Why Showtime's Roger Ailes Drama 'The Loudest Voice' Begins as an Underdog Story

Showrunner Alex Metcalf explains how the premiere was designed to not just show the birth of Fox News, but also help viewers understand the man who created it.
JoJo Whilden/Showtime
Russell Crowe (left) and Simon McBurney in 'The Loudest Voice'

[This story contains spoilers for the premiere of The Loudest Voice on Showtime.]

In the premiere of The Loudest Voice, perhaps one of the biggest surprises is the fact that what could be a vicious portrait of the man who created Fox News features a scene where the former employees of Roger Ailes (Russell Crowe) gather — to tell him they love him.

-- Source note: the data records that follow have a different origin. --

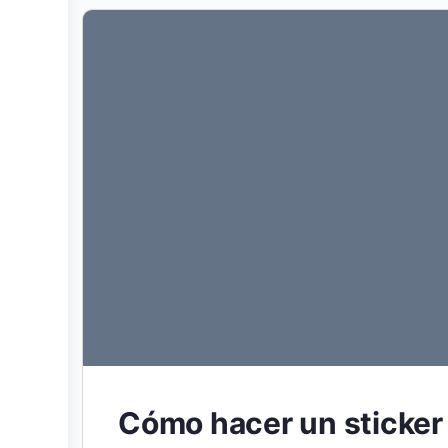
Cómo hacer un sticker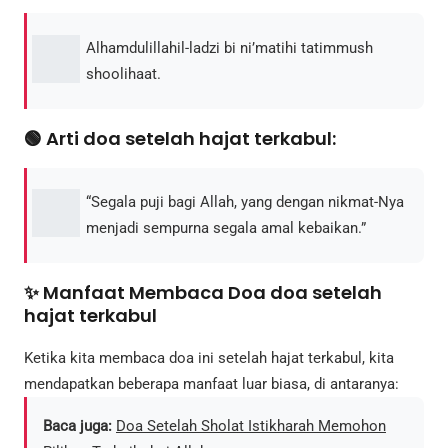
Alhamdulillahil-ladzi bi ni’matihi tatimmush
shoolihaat.
🟢 Arti doa setelah hajat terkabul:
“Segala puji bagi Allah, yang dengan nikmat-Nya
menjadi sempurna segala amal kebaikan.”
✨ Manfaat Membaca Doa doa setelah
hajat terkabul
Ketika kita membaca doa ini setelah hajat terkabul, kita
mendapatkan beberapa manfaat luar biasa, di antaranya:
Baca juga:
Doa Setelah Sholat Istikharah Memohon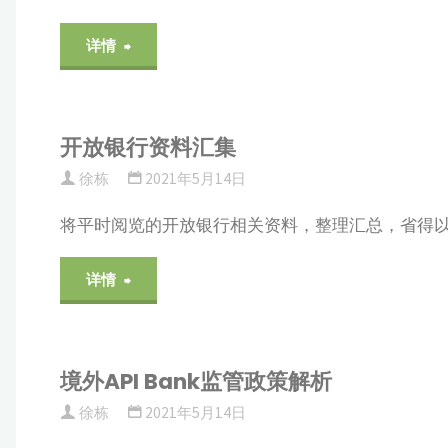
介"
"RSA
详情
算
法
开放银行资料汇集
徐栋
2021年5月14日
和
将平时阅览的开放银行相关资料，整理汇总，省得
SM2
"开
算
详情
放
法
银
对
境外API Bank监管政策解析
徐栋
2021年5月14日
行
比"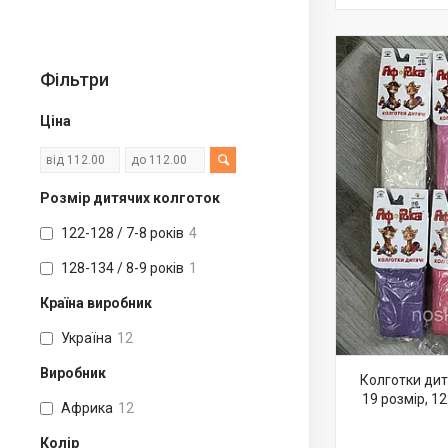
Фільтри
Ціна
Розмір дитячих колготок
122-128 / 7-8 років
4
128-134 / 8-9 років
1
Країна виробник
Україна
12
Виробник
Колготки дит
19 розмір, 12
Африка
12
Колір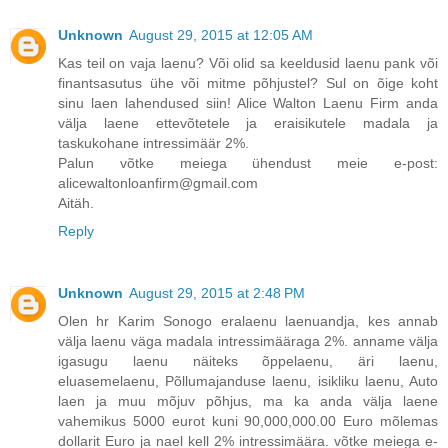
Unknown
August 29, 2015 at 12:05 AM
Kas teil on vaja laenu? Või olid sa keeldusid laenu pank või
finantsasutus ühe või mitme põhjustel? Sul on õige koht
sinu laen lahendused siin! Alice Walton Laenu Firm anda
välja laene ettevõtetele ja eraisikutele madala ja
taskukohane intressimäär 2%.
Palun võtke meiega ühendust meie e-post:
alicewaltonloanfirm@gmail.com
Aitäh.
Reply
Unknown
August 29, 2015 at 2:48 PM
Olen hr Karim Sonogo eralaenu laenuandja, kes annab
välja laenu väga madala intressimääraga 2%. anname välja
igasugu laenu näiteks õppelaenu, äri laenu,
eluasemelaenu, Põllumajanduse laenu, isikliku laenu, Auto
laen ja muu mõjuv põhjus, ma ka anda välja laene
vahemikus 5000 eurot kuni 90,000,000.00 Euro mõlemas
dollarit Euro ja nael kell 2% intressimäära. võtke meiega e-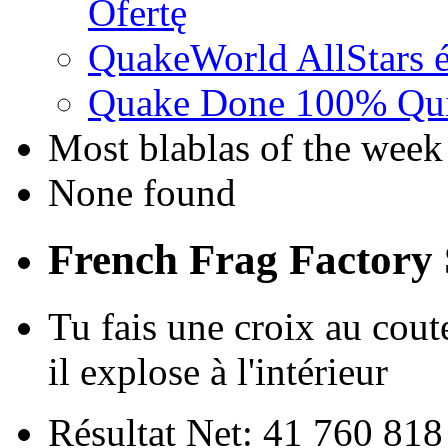
Ofertę
QuakeWorld AllStars é
Quake Done 100% Quic
Most blablas of the week
None found
French Frag Factor
Tu fais une croix au cout
il explose à l'intérieur
Résultat Net: 41 760 81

"The thing about Roger that's fascinating to me, which I think Russell did a great job in trying to kind of really bring to the fore, was that people loved Roger. They loved him. He wasn't an ogre of a man who bullied his way into power, you know? I mean, he was, but he was self-deprecating and funny and charming," showrunner Alex Metcalf told The Hollywood Reporter. "I've talked to some people who've worked at Fox who will remain nameless, who did horrible things during their time at Fox, but what they really regret is losing the relationship with Roger. Not all the horrible shit they did at Fox, but losing that relationship with the man."

Sunday's episode, "1996," is in fact framed as an underdog tale, beginning with Ailes' exit from NBC and ending with the fledgling launch day of Fox News. The Showtime drama is based in part on Gabriel Sherman's book The Loudest Voice in the Room, which chronicles Ailes' childhood and early experiences working for the Republican National Committee and producing Broadway shows. But Metcalf and the other writers decided to structure the series around pivotal years in Ailes' life, years that were also key to the rise of Fox News.

"We landed on the idea of the arc of Fox News to tell Roger's story, mainly because all of that precursor stuff would be wrapped into those 20 years. But then, within the context of that 20 years, what was important to us was to try to figure out what made him the man he came to be and what made Fox the organization it was," Metcalf said. "It was important to us to see the underdog story of Roger, because it gets very easy to vilify him, and starting at Fox News made more sense to start with some sort of understanding of the man."

Beginning with the birth of Fox News was an opportunity to show that, in Metcalf's words, the network's launch "was not a done deal by any stretch of the imagination." In fact, Metcalf noted that "1995" wasn't able to tackle all of the obstacles that Ailes faced in launching the network including the fact that — thanks to a battle between Time Warner Cable and Rupert Murdoch — Fox News wasn't available in New York for the first eight months of its launch.

"There's a whole section of the cable wars that we didn't even get into," he said. "Roger did some amazing stuff to get it on air ultimately in New York."

As reported by the New York Times on October 7, 1996 (the network's official launch day), Fox launched with live newscasts; live call-in shows (including two hours of a show called Pet News); weeknight shows anchored by Bill O'Reilly, Mike Schneider and Catherine Crier and, of course, Hannity and Colmes.

The episode features a few key moments which contribute to the show's portrait of Fox News' earliest days. One is Ailes' discovery of Sean Hannity (played in the series by Patch Darragh), whom The Loudest Voice depicts as a green, easily coachable young man lacking in intellectual depth that Ailes likes after muting his audition tape, calling him a "real guy." Once paired with liberal commentator Alan Colmes, Hannity and Colmes was one of Fox News' early flagship series.

In addition, front and center is one of the most notorious stories about Ailes — the fact that he shaped the concept of what a female Fox News host should look like: beautiful, blonde, and wearing a short skirt so that viewers can see her legs though the clear glass tabletops.

"Roger understood the power of entertainment and the power of beautiful people," Metcalf said. "Yes, it's a sexist idea to want to see legs, but he understood how to sell, basically."

Metcalf continued, "Fox is very much a creation of Roger's imagination and Roger's understanding of what, at least, a certain segment of the population wanted, and he gave it to them. And the connection between what a Fox woman was and what Roger saw as his own ideal of femininity, I think, are completely linked. They're essentially one and the same, so there's no surprise that he was personally attracted to the same women, the same kind of woman that he wants on air at Fox News. It's not a surprise."

Ailes had a very specific type — "sexy Doris Day, I think, was really his ideal of what a Fox woman should be," Metcalf said. And many of the women who fit into that box were also targeted by Ailes for their looks off camera, including host Gretchen Carlson (Naomi Watts), who would later go on to take Ailes down for sexual harassment.

Metcalf saw Ailes' behind-the-scenes behavior as somewhat separate from his focus on the network's onscreen aesthetic: "While it's all of a piece, yes, in terms of objectification and all of that, one is about selling something. The other is about his personal satisfaction and needs."